La monographie est écrite dans un style léger, vivant et accessible. De nombreux extraits ont déjà été publiés par l’historien sur le site de Radio Liberty sous forme d’articles scientifiques et journalistiques, où ils ont rencontré un vif succès.
Le livre de Gogun incite à réfléchir sur le pouvoir actuel au Kremlin, qui est sorti du manteau de Staline et chante ouvertement les louanges d’un tyran décédé à point nommé. Bien que les menaces actuelles de la Russie soient probablement un bluff calculé, les actions de Poutine et de ses proches sont tout aussi destructrices et dévastatrices que les plans et la politique de Staline. Avec ses guerres en Ukraine, en Afrique et en Asie, son soutien au sang versé et au terrorisme international, le Kremlin fait tanguer le bateau de l’humanité, qui est déjà en train de chavirer. Au lieu de la solidarité universelle, de la tolérance et de l’entraide, qui sont les seules choses qui peuvent sauver la Terre du réchauffement climatique et de la pollution de l’environnement, une horde innombrable de trolls de la Loubianka sème la discorde et attise la haine mutuelle dans chacun des pays un tant soit peu importants, détournant habilement l’attention de la Russie, principale source de déstabilisation. Et la diplomatie russe, sous le mantra de la multipolarité et de la désescalade, poursuit obstinément sa politique du « diviser pour régner ».
Hélas, à la lumière de ce livre, la politique collective de l’Occident à l’égard du Kremlin ressemble à une répétition séculaire des mêmes erreurs. Roosevelt, Truman, Attlee et même Churchill ont chroniquement sous-estimé le danger que représentait l’URSS. De ce fait, ils ont soit cédé à la pression de Staline, soit dispersé leurs forces. Ils n’ont exercé de pression que sur les tentacules de la pieuvre rouge, et en aucun cas sur l’instigateur des révoltes et de l’agression. L’un des exemples les plus frappants de la politique ambivalente de la brumeuse Albion à l’égard du communisme remonte au début des années 1950. Alors que le contingent anglais des forces de l’ONU repoussait les hordes de Mao dans la péninsule coréenne, les entrepreneurs britanniques, avec l’autorisation des autorités, faisaient un commerce florissant avec la Chine populaire, par l’intermédiaire de laquelle l’URSS achetait des produits occidentaux.

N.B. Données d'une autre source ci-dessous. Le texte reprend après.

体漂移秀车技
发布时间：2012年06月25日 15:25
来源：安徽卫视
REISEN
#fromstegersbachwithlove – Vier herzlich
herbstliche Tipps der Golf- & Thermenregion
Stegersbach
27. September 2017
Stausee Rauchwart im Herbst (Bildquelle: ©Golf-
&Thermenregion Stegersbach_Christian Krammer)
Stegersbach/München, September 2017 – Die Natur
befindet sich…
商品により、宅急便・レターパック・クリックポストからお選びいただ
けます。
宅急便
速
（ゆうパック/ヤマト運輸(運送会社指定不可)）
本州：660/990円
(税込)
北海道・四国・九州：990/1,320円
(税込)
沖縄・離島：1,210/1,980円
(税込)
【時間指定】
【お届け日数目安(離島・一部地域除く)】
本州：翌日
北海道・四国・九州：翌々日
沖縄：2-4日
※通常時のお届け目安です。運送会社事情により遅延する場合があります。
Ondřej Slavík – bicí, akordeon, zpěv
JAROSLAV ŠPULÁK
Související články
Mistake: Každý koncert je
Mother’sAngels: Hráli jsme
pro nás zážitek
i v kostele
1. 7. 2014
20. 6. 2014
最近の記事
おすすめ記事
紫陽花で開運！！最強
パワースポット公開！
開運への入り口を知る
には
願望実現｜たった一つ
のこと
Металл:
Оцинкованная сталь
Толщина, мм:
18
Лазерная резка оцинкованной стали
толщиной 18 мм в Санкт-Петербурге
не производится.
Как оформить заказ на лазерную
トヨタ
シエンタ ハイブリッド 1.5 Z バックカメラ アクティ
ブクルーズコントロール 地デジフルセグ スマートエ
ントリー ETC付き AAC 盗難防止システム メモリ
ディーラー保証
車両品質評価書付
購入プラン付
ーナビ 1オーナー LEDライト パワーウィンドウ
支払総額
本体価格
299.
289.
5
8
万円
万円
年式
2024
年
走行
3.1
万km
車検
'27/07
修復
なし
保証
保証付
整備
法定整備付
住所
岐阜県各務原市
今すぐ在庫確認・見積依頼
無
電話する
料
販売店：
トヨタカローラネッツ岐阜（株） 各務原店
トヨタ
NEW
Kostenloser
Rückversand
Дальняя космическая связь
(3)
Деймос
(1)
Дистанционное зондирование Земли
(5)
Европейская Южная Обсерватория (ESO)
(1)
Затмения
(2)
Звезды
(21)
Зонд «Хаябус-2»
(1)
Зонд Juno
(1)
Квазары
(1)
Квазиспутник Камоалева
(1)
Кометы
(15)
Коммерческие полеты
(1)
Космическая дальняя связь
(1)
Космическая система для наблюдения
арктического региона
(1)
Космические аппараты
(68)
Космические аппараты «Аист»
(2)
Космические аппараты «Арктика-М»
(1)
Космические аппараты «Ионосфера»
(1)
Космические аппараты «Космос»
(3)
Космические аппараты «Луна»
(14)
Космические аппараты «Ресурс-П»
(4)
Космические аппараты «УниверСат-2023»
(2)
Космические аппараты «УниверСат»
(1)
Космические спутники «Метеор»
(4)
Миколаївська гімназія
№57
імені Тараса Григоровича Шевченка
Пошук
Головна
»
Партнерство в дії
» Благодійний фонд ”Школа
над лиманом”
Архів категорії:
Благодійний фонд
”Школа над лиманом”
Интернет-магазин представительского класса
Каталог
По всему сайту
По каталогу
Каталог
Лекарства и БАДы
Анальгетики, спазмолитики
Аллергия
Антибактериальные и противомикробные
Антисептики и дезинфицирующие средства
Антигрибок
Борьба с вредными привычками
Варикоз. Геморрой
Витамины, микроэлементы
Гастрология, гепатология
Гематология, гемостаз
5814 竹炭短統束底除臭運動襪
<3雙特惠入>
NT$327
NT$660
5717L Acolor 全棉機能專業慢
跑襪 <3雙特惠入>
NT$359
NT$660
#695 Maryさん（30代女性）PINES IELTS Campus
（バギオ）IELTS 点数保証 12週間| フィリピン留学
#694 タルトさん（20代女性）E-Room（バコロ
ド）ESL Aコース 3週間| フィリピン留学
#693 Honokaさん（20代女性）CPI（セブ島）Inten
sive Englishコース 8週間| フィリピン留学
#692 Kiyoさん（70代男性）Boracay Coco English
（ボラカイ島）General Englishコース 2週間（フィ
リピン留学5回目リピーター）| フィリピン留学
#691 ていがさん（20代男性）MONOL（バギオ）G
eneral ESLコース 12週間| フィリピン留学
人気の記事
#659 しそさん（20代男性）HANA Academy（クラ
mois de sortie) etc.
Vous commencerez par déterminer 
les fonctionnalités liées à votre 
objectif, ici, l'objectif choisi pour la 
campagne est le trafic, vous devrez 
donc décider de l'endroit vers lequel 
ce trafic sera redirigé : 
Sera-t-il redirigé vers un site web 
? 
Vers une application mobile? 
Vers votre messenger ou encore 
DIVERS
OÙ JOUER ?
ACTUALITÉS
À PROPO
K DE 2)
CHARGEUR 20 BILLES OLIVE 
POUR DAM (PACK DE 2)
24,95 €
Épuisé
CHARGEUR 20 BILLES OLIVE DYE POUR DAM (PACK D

Il reste à espérer que ce livre sera traduit et publié en langues étrangères, notamment en anglais et en français. Cette monographie est particulièrement d’actualité aujourd’hui. Quand les canons tonnent, les muses se doivent de gronder.
Traduit du russe par Desk Russie
Yuri Felshtinsky, né en 1956 à Moscou, est un historien et écrivain russo-américain, spécialiste de l’Union soviétique et de la Russie contemporaine.
Il est co-auteur du livre Blowing Up Russia avec Alexandre Litvinenko, ancien lieutenant-colonel du FSB, empoisonné au polonium à Londres en 2006. Le livre décrit la prise de pouvoir progressive en Russie par les services de sécurité et détaille l’implication du FSB dans une série d’attentats terroristes ayant eu lieu en Russie entre 1994 et 1999. Blowing Up Russia a été publié dans vingt pays.